SELECTED EXCERPT:
Exhibition Information

Artist: Amy Duran
Exhibition: CSULB Art Sale: Love Houses
Media: Ceramics
Gallery: CSULB School of Art, Gatov-East & Gatov-West
Website: N/A
Instagram: polkadot.pony

About the Artist00119

Amy Duran originally transferred from Cypress College and is now a senior at CSULB currently pursuing her BFA in Ceramics. Amy’s two artistic interests include sculpting and stop-motion animation. She mentioned that she is inspired by fairy tales and incorporates that into her work. She also hopes to work with Pixar Animation Studios one day.Amy’s hobbies include painting, cake decorating, and watching movies.

Saved data entries:

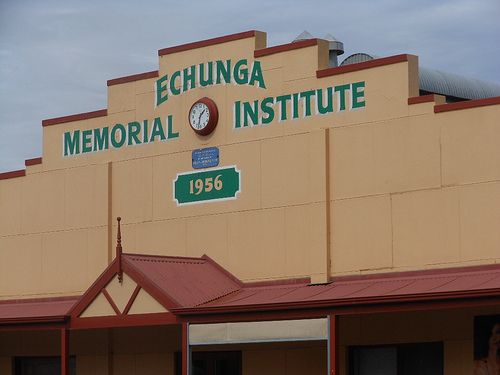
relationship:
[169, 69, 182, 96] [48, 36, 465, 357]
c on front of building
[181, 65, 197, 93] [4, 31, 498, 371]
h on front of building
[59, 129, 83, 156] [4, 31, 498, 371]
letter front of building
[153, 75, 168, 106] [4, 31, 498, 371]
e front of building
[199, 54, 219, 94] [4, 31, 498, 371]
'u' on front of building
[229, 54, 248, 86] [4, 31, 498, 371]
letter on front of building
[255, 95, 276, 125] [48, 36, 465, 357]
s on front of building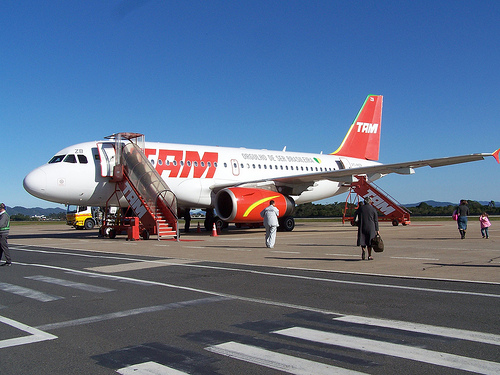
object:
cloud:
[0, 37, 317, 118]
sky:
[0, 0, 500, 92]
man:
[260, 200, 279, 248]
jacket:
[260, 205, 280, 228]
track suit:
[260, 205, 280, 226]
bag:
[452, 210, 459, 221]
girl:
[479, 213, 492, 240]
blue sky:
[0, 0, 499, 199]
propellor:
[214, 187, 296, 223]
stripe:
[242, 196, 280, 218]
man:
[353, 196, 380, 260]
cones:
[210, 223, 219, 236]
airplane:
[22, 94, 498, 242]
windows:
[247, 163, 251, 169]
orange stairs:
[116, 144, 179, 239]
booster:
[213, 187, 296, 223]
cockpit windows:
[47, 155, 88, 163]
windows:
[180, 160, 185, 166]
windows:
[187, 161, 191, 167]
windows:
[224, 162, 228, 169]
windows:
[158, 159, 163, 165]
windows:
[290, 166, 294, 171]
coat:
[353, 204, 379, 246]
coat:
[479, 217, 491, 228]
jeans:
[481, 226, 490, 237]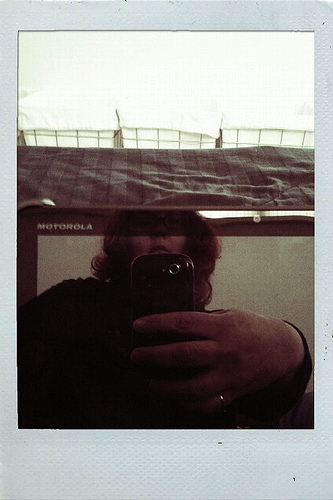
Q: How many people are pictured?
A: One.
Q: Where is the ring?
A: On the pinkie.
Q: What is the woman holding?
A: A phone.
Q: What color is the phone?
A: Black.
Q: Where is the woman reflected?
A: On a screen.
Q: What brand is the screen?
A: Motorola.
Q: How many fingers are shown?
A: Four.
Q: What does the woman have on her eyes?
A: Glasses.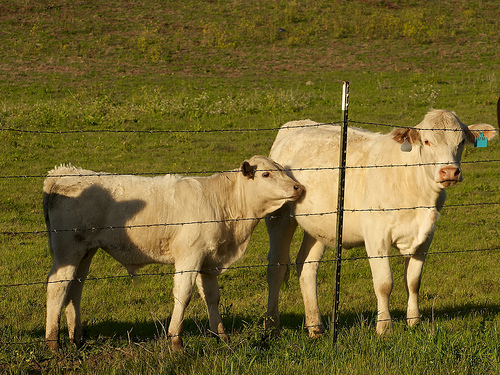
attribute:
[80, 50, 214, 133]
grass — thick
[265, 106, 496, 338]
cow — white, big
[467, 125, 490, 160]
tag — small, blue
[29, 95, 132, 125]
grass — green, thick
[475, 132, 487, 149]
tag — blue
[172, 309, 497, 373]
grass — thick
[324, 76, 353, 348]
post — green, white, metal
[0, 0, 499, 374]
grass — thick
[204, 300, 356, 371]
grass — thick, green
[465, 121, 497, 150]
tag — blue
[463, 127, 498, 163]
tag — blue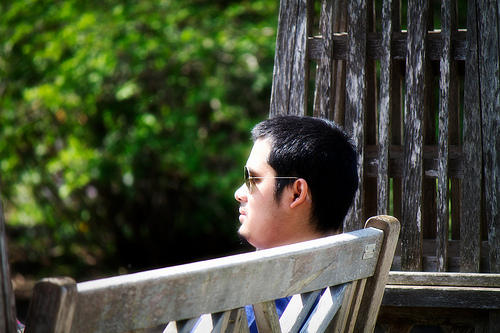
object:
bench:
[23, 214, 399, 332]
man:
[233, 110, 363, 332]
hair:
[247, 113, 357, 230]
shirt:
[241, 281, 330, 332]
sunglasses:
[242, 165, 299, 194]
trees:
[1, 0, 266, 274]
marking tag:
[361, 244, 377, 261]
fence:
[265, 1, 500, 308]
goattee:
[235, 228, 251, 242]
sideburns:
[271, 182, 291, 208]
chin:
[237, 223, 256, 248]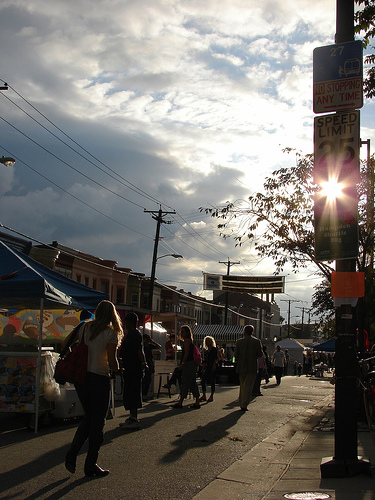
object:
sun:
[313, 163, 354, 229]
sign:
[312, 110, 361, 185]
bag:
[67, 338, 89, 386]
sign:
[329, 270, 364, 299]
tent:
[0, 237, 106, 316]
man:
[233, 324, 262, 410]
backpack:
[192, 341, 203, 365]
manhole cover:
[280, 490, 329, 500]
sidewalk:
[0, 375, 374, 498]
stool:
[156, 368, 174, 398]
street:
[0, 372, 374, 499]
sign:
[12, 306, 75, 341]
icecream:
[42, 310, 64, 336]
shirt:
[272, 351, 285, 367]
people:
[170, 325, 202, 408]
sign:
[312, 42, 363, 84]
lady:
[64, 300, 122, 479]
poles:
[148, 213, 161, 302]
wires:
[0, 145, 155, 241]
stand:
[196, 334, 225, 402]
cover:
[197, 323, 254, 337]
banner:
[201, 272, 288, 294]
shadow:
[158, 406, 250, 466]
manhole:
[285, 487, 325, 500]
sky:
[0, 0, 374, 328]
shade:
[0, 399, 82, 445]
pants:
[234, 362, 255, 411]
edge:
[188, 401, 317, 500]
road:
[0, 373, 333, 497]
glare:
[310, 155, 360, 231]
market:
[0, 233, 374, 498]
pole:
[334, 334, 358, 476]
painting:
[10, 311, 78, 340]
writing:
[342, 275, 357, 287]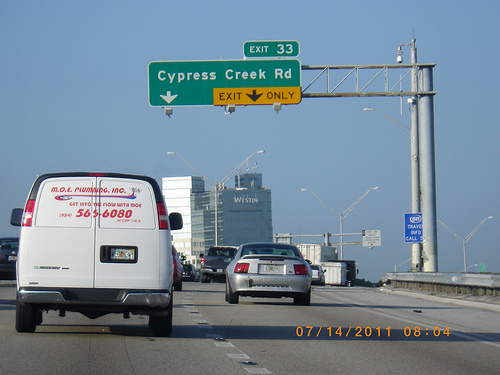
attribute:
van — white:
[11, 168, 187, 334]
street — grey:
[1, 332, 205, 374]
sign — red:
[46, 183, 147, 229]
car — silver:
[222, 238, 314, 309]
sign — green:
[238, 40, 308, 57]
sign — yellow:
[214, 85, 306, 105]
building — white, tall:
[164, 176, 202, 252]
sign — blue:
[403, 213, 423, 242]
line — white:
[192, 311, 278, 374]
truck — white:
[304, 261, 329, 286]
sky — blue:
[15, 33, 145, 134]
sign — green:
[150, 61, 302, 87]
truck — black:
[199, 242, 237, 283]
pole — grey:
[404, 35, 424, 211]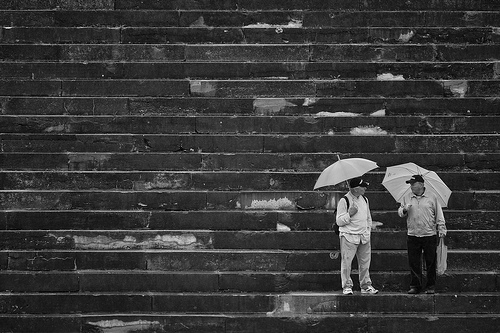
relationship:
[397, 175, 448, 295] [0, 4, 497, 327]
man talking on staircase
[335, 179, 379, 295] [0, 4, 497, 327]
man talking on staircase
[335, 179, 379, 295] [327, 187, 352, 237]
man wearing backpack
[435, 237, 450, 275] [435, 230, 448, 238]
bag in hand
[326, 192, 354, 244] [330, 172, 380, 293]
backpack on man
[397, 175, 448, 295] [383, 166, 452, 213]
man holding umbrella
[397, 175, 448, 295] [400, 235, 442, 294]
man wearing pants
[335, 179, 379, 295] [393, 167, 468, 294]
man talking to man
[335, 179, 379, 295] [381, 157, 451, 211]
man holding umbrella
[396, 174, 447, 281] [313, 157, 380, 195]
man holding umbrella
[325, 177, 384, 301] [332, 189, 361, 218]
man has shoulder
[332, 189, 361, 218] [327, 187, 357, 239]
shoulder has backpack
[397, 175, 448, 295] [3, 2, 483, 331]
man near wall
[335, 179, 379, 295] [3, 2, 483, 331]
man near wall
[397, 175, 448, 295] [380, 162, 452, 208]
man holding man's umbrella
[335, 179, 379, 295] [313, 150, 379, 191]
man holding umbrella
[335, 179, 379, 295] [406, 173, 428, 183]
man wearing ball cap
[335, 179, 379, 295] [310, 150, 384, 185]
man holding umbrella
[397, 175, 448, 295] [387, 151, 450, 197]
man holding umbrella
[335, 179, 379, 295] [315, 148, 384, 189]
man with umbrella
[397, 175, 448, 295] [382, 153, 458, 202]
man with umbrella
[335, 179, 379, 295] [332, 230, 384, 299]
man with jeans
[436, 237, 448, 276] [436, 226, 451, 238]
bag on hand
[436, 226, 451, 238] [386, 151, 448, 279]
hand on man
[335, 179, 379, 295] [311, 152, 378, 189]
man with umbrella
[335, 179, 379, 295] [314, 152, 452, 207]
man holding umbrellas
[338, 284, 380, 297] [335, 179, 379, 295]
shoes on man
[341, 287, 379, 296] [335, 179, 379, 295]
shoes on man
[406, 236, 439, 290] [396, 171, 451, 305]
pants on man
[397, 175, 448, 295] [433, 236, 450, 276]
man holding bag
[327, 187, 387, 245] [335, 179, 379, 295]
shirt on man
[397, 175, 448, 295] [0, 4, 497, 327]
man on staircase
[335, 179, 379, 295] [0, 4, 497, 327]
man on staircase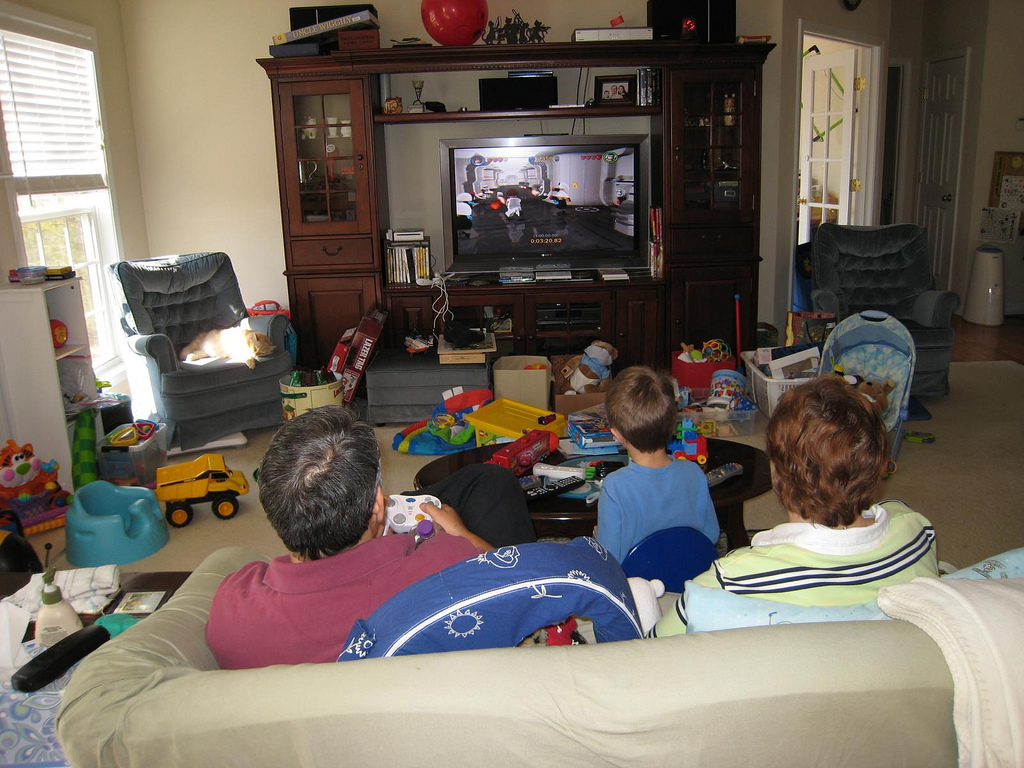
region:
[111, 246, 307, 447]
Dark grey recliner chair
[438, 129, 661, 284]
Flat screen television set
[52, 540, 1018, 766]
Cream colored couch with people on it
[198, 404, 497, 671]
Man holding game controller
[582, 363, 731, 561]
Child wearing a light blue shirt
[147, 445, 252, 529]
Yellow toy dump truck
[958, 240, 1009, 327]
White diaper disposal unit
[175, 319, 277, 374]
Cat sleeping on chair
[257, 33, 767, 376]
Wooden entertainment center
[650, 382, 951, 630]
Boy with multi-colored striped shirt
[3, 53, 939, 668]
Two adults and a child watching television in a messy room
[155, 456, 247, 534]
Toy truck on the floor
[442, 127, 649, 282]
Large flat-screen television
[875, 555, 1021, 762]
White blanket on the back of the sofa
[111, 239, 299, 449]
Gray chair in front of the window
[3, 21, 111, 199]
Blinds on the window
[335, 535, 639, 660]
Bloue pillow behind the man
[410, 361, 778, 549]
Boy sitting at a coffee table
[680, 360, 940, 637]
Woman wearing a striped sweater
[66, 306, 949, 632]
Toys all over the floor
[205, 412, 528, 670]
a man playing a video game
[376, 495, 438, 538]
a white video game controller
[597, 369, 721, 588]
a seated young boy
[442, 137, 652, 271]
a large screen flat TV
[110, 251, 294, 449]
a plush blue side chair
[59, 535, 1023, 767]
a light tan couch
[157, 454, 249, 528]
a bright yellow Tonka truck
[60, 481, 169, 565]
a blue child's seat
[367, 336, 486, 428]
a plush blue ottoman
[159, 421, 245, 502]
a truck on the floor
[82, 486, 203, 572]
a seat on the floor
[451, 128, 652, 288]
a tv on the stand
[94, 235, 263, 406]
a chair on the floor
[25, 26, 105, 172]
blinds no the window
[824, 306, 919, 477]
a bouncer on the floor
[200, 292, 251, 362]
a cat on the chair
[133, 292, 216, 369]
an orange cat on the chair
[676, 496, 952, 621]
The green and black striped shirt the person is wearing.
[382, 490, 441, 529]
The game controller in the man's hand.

INSTRUCTIONS:
A - According to the artist profile, which college did Amy Duran transfer from?
B - Update the passage of the artist profile between "Amy Duran originally" and "and watching movies.", inclusive, so that "stop-motion animation" becomes "clay animation".
Rely on the artist profile alone and leave the listing aside.

ANSWERS BY TASK:
A - Cypress College

B -
Amy Duran originally transferred from Cypress College and is now a senior at CSULB currently pursuing her BFA in Ceramics. Amy’s two artistic interests include sculpting and clay animation. She mentioned that she is inspired by fairy tales and incorporates that into her work. She also hopes to work with Pixar Animation Studios one day.Amy’s hobbies include painting, cake decorating, and watching movies.